Thursday

Federal Researchers Tested AIDS Drugs on Foster Children Without Basic Protection

Tuskegee, New York. When did we decide that it was no longer necessary to respect the humanity of our citizenry.

Illinois officials believe none of their nearly 200 foster children in AIDS studies got independent monitors. New York City could find records showing 142 less than a third of the 465 foster children in AIDS drug trials got such monitors even though city policy required them. The city has asked an outside firm to investigate.

To gain access to hundreds of HIV-infected foster children, federally funded researchers promised in writing to provide an independent advocate to safeguard the kids' well-being as they tested potent AIDS drugs.

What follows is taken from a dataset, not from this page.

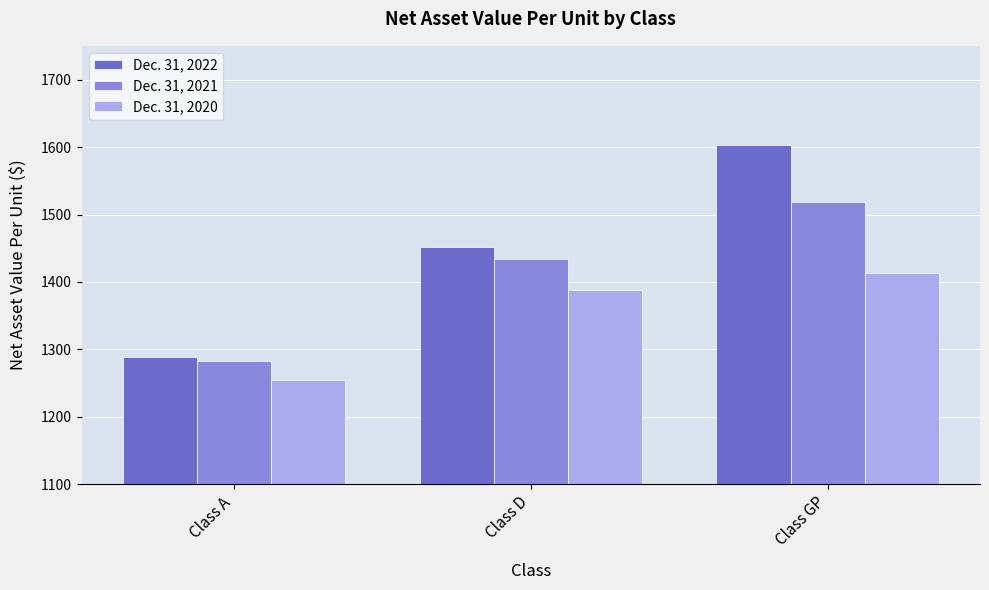

Is it true that Dec. 31, 2020 equals 1254.7 at Class A?

True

But most of the time, that special protection never materialized, an Associated Press review has found. The research funded by the National Institutes of Health spanned the country. It was most widespread in the 1990s as foster care agencies sought treatments for their HIV-infected children that weren't yet available in the marketplace. The practice ensured that foster children mostly poor or minority received care from world-class researchers at government expense, slowing their rate of death and extending their lives. But it also exposed a vulnerable population to the risks of medical research and drugs that were known to have serious side effects in adults and for which the safety for children was unknown. The research was conducted in at least seven states Illinois, Louisiana, Maryland, New York, North Carolina, Colorado and Texas and involved more than four dozen different studies. The foster children ranged from infants to late teens, according to interviews and government records.